The Cause That Ate the Brain: Anti-Zionism’s Roots
How an old Western habit of making Jews symbolic got a keffiyeh, a placard, and a sociology degree.
There is a strange little miracle happening in the West. People who could not find the Jordan River without Google Maps suddenly start explaining Zionism like they were there with Moses. Three thousand years of Jewish history? Gone. Two thousand years of exile, persecution, survival, prayer, return, language, law, memory? Deleted. Apparently history began in 1948, or 1967, depending on how recently the activist watched a TikTok.
This is the first trick of modern anti-Zionism. It does not argue with Jewish history. It chops it up, burns the inconvenient parts, and presents the ashes as a university module.
Historically, strands of Christian thought rewrote Jewish history to cast Jews as the people of blindness, stubbornness and unbelief. Not every Christian, obviously — before anyone faints into their oat milk. This is not an attack on ordinary believers; it is a point about an inherited Western habit of using Jews as symbols. In that tradition, Jews were made to play a role: the people who missed the truth, rejected the prophets, and wandered as evidence of their own failure.
Modern anti-Zionism does something similar, only with worse haircuts and better grant funding. It severs Jewish history from the present and shrinks the whole Jewish story into the last 60 or 70 years of conflict. The Jew becomes visible only as a soldier, settler, oppressor, coloniser. The Jew praying towards Jerusalem for centuries? Too complicated. The Jew returning to an ancestral homeland after exile and slaughter? Awkward. The Jew as a people with memory, land, law and continuity? Sorry, not available in the activist starter pack.
Not Criticism. A Movement.
There is nothing wrong with criticising Israel. Israelis do it daily, loudly, and usually before breakfast. If shouting at your own government were an Olympic sport, Israel would sweep the medals and then argue about the referee.
But anti-Zionism as a movement is not the same thing as criticism of policy. It is not “I dislike Netanyahu”. It is not “I oppose this settlement” or “I object to this military decision”. That is politics. Anti-Zionism, as a movement, is something else. It says the Jewish state itself is illegitimate.
That distinction matters. Because once you decide that the Jewish state is the problem, not a government, not a policy, not a war, but the very existence of Jewish sovereignty, then the solution becomes obvious. Remove the state. Disempower the Jews. Render them harmless. Return them to the condition in which the world apparently prefers them: scattered, vulnerable, dependent, grateful, and preferably available for memorial ceremonies.
This is why anti-Zionism is action-oriented. It does not merely dislike Israel. It seeks to dismantle the vehicle of Jewish power. That is the whole point. Israel is not hated because it fails to be perfect. It is hated because it prevents Jews from being powerless.

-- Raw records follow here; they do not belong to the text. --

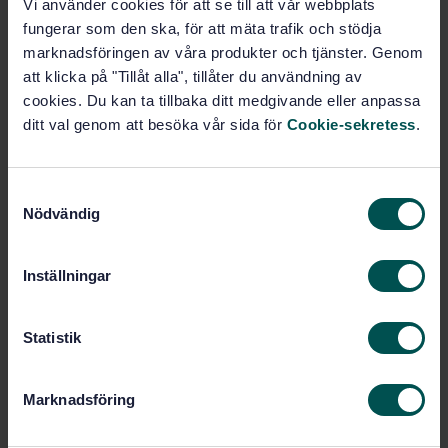
Cardiovascular implants and artificial organs - Blood-
Vi använder cookies för att se till att vår webbplats
gas exchangers (oxygenators) (ISO 7199:2009 + Amd
fungerar som den ska, för att mäta trafik och stödja
1:2012)
marknadsföringen av våra produkter och tjänster. Genom
att klicka på "Tillåt alla", tillåter du användning av
Subscribe on standards - Read more
cookies. Du kan ta tillbaka ditt medgivande eller anpassa
ditt val genom att besöka vår sida för
Cookie-sekretess
.
Price:
943 SEK
Add to cart
PDF
S
Nödvändig
a
Show more
m
t
Inställningar
y
Product information
c
k
Statistik
English
Language:
e
Svenska institutet för
Written by:
s
standarder
Marknadsföring
v
International title:
a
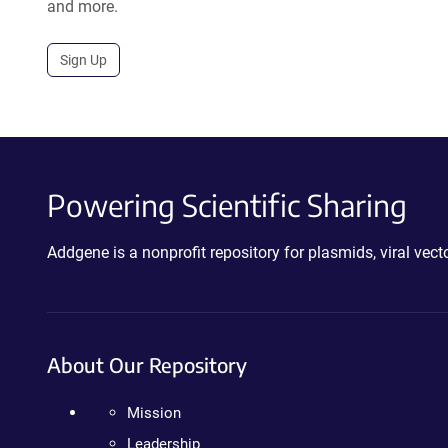
and more.
Sign Up
Powering Scientific Sharing
Addgene is a nonprofit repository for plasmids, viral ve
About Our Repository
Mission
Leadership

And that, for many people, is unforgivable.
Palestine: The Omni-Cause
Palestine is no longer treated as a cause. It is treated as the cause. The mother cause. The holy cause. The cause that swallowed every grievance on earth and now waddles through the public square wearing every badge at once.
But every religion needs a devil. In this one, it is Israel.
Climate change? Israel.
Racism? Israel.
Capitalism? Israel.
Colonialism? Israel.
The price of sourdough in Hackney? Give it five minutes. Someone will find a settler to blame.
This is what I call the omni-cause. Palestine becomes the sacred excuse, while Israel becomes the magic key that explains everything. Every grievance, every rage, every failed revolution, every half-read theory from a university seminar gets stapled to the Jewish state. The result is not politics. It is theology with worse posters.
And like all bad theology, it needs a devil.
Israel becomes the cosmic evil. The one thing that must be defeated before the world can be redeemed. Palestine will save us all, they say. Not peace. Not reform. Not freedom from Hamas. Not democracy in the Arab world. Not women’s rights in the Middle East. Not gay rights under Islamist rule. No, Palestine. Always Palestine.
Apparently once Israel is destroyed, racism will end, capitalism will collapse, dolphins will return to the Thames, and Jeremy Corbyn will finally discover deodorant. A beautiful vision, really. Completely mad, but beautiful in the way a man shouting at traffic cones is beautiful.
Israel as the West in Convenient Packaging
Part of the obsession is simple: Israel allows people to attack the West without sounding like they are attacking themselves.
Israel is allied with America. It is democratic, Western-facing, technologically advanced, militarily capable, and unapologetically national. So for the anti-Zionist imagination, Israel becomes the West in miniature. America with Hebrew signs. Europe with tanks. Colonial guilt in a smaller, more emotionally satisfying package.
This is why criticism of Israel often stands in for criticism of the West, America, capitalism, borders, nationhood, modernity, military power, and whatever else the activist class has decided to hate this week. Israel becomes the little box into which they place every Western sin.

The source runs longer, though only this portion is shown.